* _作業目標_
下のクラウドサービスに関する文書抜粋から、「また、各社ともSaaSを含む」から「するとの発表もあったという。」までの部分を一字も変えずに書き写してください。

* _文書抜粋_

日本マイクロソフトもオンプレミスとクラウドのハイブリッドで提供できることを強みと考えている。「基幹システムをクラウド上で稼働させることができるとはいえ、従来のシステムは償却期間もあるので、今すぐクラウドにとはいかない。そこでまず手始めとして、テスト環境としてクラウドを活用していただいている。Windows Azureでもオンプレミスのシステムが問題なく稼働することがわかるので、既存システムの償却期間後にクラウドへ移行するという決断がしやすくなる」と、デベロッパー&プラットフォーム統括本部 パートナービジネス推進部の平野和順業務執行役員は語る。
富士通も同様の考えだ。「当社からみればサーバーがクラウドに変わったに過ぎない」と三原氏。既存環境の移行には自信をもっている。
また、各社ともSaaSを含むクラウド全般に対応しているという総合力も、IaaS/PaaSに特化したAWSに対するアドバンテージだとしている。

日本マイクロソフト デベロッパー&プラットフォーム統括本部 パートナービジネス推進部 平野和順業務執行役員(写真右)と、サーバープラットフォームビジネス本部 クラウドプラットフォーム製品部 大谷健エグゼクティブプロダクトマネージャー ●国内データセンターの優劣 AWSが日本国内に保有するDCは、1か所。一方、日本マイクロソフトは、2月26日、東日本と西日本の2か所でWindows AzureのDCを稼働させた。「3重にデータを複製するので、東日本と西日本をあわせて6重のレプリケーションができる」と、大谷エグゼクティブプロダクトマネージャーは胸を張る。
日本IBMは一歩遅れて、年内にSoftLayer向けのDCを構築する予定だ。パートナー向けの説明会では、国内に2か所のDCを用意するとの発表もあったという。
NTTコミュニケーションズのBizホスティングEnterprise Cloudでは、国内に2拠点のほか、海外7か国8拠点のDCを保有している。年内には、中国とドイツに新たなDCを稼働させる予定だ。富士通は100か所を超えるDCを世界各地に展開している。
●展開のスピード サービスの展開スピードはどうか。大手ITベンダーほど、AWSの新規機能の展開スピードは脅威になるはず。この点についてはIBMの見解が興味深い。

* _保存データ_
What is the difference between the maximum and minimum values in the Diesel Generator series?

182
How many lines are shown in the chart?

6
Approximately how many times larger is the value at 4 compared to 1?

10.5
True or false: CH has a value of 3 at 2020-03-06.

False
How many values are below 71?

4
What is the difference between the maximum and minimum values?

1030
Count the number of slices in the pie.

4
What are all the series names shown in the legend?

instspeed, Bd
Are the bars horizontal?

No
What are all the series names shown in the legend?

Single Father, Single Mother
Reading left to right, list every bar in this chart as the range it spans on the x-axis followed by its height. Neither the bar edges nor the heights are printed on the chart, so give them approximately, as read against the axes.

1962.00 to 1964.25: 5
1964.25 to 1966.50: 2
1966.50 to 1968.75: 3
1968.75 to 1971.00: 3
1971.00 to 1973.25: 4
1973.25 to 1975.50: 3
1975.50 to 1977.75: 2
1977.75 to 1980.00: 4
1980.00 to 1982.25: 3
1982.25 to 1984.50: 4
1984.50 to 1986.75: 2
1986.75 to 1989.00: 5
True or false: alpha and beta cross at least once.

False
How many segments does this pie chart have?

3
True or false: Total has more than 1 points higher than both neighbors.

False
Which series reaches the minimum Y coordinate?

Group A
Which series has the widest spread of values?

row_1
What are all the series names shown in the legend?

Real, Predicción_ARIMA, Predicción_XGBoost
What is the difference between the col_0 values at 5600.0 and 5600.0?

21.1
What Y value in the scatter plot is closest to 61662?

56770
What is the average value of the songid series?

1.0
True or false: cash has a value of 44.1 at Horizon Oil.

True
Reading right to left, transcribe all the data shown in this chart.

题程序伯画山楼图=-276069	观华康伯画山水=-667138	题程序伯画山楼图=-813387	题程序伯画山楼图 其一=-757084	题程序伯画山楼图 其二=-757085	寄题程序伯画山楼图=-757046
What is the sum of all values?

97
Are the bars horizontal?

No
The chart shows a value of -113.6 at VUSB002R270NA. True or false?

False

* _作業結果_
また、各社ともSaaSを含むクラウド全般に対応しているという総合力も、IaaS/PaaSに特化したAWSに対するアドバンテージだとしている。

日本マイクロソフト デベロッパー&プラットフォーム統括本部 パートナービジネス推進部 平野和順業務執行役員(写真右)と、サーバープラットフォームビジネス本部 クラウドプラットフォーム製品部 大谷健エグゼクティブプロダクトマネージャー ●国内データセンターの優劣 AWSが日本国内に保有するDCは、1か所。一方、日本マイクロソフトは、2月26日、東日本と西日本の2か所でWindows AzureのDCを稼働させた。「3重にデータを複製するので、東日本と西日本をあわせて6重のレプリケーションができる」と、大谷エグゼクティブプロダクトマネージャーは胸を張る。
日本IBMは一歩遅れて、年内にSoftLayer向けのDCを構築する予定だ。パートナー向けの説明会では、国内に2か所のDCを用意するとの発表もあったという。